I get over most pauses in IV drip every paragraph or two and I know I’m creating room for phenomenal growth with each rep so I can’t complain. Why would I continue to talk to brick walls nonstop? Why would I flip stones they delicately arrange in my favor at all? Why would I ever stall being the best man I can be? I’ll tell you why, my success and growth itself instills fear in their minds for a trust was not felt.

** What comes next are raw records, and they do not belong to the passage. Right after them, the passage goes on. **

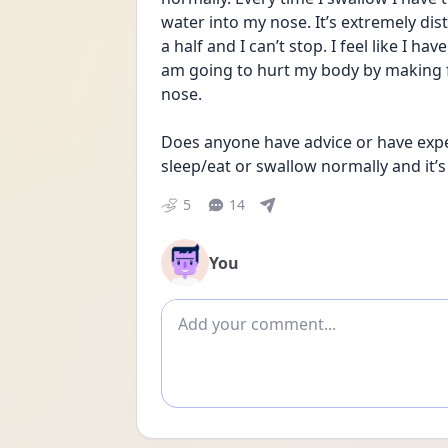
water into my nose. It’s extremely dist
a half and I can’t stop. I feel like I h
am going to hurt my body by making f
nose. 
Does anyone have advice or have exper
sleep/eat or swallow normally and it’s
5
14
You
Add comment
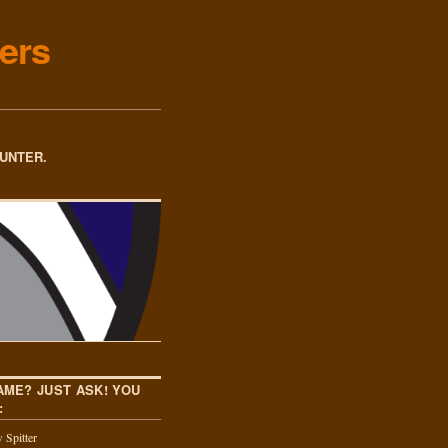
ers
OUNTER.
AME? JUST ASK! YOU
:
 Spitter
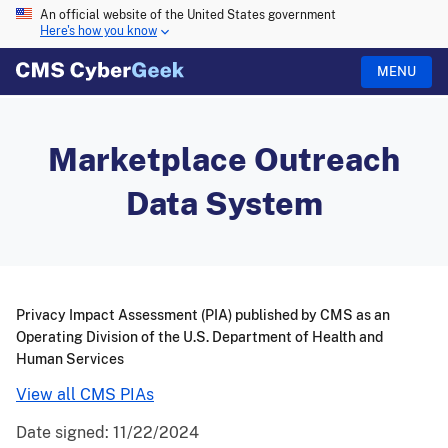
An official website of the United States government
Here's how you know
MENU
Marketplace Outreach
Data System
Privacy Impact Assessment (PIA) published by CMS as an
Operating Division of the U.S. Department of Health and
Human Services
View all CMS PIAs
Date signed:
11/22/2024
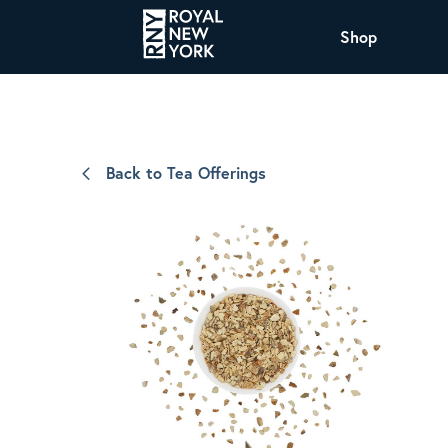
Shop
COFFEE
All Coffee Offerings
Shop NJ Offerings
Back to Tea Offerings
Organic Coffee
Shop JAX Offering
The Royal NY Line Up
Shop WI Offerings
Nicaragua SHG Paraiso
Sweet and mellow notes of brown sugar
and caramel layered over milk chocolate
with a smooth, balanced finish.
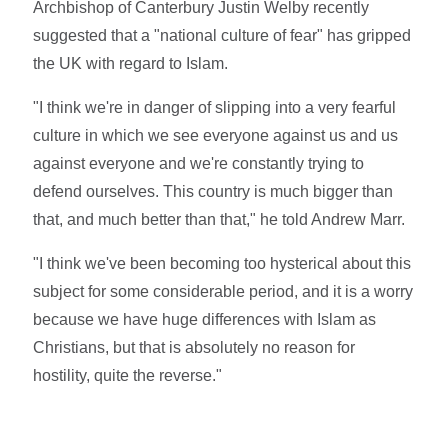
Archbishop of Canterbury Justin Welby recently
suggested that a "national culture of fear" has gripped
the UK with regard to Islam.
"I think we're in danger of slipping into a very fearful
culture in which we see everyone against us and us
against everyone and we're constantly trying to
defend ourselves. This country is much bigger than
that, and much better than that," he told Andrew Marr.
"I think we've been becoming too hysterical about this
subject for some considerable period, and it is a worry
because we have huge differences with Islam as
Christians, but that is absolutely no reason for
hostility, quite the reverse."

Sidenote: anyone picking up on my distrust of individuals these days ought to look in the mirror and recognize I’ve moved at speeds that scared you. Thats legitimately it!
I always write about and murmur to myself the encouragement I’d love to feel is in the loving life area. Loving individuals who don’t reside WITH ME is outlawed. Called. Stalled. All I do is ball and rhyme words to get over these hurts nowadays.
I feel at ease. HOPEFULLY individuals see my tendency to build individuals up disproportionately was and is due to me liking… myself. It feels good to let people know they deserve a bunch of credit for the W’s in my win column. It’s called respect, thanks, adoration/regretful pains in my heart/ fuel for progress/ LOVE for fellow human beings and not me getting too attached, critical or in violation.
I’d like to be in a place where my fellow human beings, that DO LIVE to help me, encouraged me to wipe off my heart and feel.
I’d like to make it through one day without feeling the guilt they’ve placed upon me. Justly, I got penalized and penetrated in my heart. The aches are nothing I ever mutter for they’ll look at me without pause until I cry. Because that’s what they like to do, that’s how following their rules gets me off course daily. But I can’t share this heathon breathing down my neck without looking like and being an *sshole.
The guilt is as paralyzing as anything I’ve ever been through.
I’m not comforted one bit in this area because.. please admit, the roosters will come home to roost, the sky will fall down, I’ll shatter my chances of being respected as a man and “you’ll” wet your pants hyperventilating IF I pick a flower for anyone of the opposite sex.
Sh*t I now realize more and more why these trans-multi gender cry babies stay uncomfortable.
Cat calling, you’re drauling.
Fighting progress to hush the shrieks of the popo. These days my flow is something that is under constant construction so I avoid fret knowing it’s always a work in progress.

I legit email these verses to myself so I can erase this incriminating dialogue off my phone as soon as possible.
Is that right? Should I feel that supported that I have to hide my most honest moments? You wish you could be me riiiight? I got it so frkn easy. No legit 9-5 plus overtime to deal with my sh*t. No responsibilities solely mine. No financial independence to worry about. No inflictions worth crying about. None of this. Or none of that.
Misspelled words getting me locked up, misdirected affection infecting my chances, so they get sent to the end of the line.

THOUGHTS ON DRAFT ONE?

1 comment

  • TEN-FOUR, Good Buddy ❤
    IF I have already protected myself/ my heart OR you can feel me getting ready to, please assure me you’re in it to see me through the stagnant, rougher patches. I’ve identified that I tend to disassociate/ cut people off when I’m scared, fear losing people, am more mindful of flight-like tendencies, can not trust I won’t be penalized for contacting individuals and when I’m too nervous to be myself.
    I’ve cut many people off that I wish wouldn’t have left. Heck yes, I’ve tested people intentionally. I do regret letting my hesitant nature ruin “associations.” That’s behind me now. Now instead of worrying about people leaving/ lacking sustainability, I wake up remorseful I let those insecurities get the best of me.

    Moving on each morning continues to show my tendency to pull through. Regret is something I still struggle with but I’m working on that. Letting go, as feared has become an excuse for me not holding myself accountable.
    LOVE, accountability, discipline and reassurance ARE NOT BAD WORDS!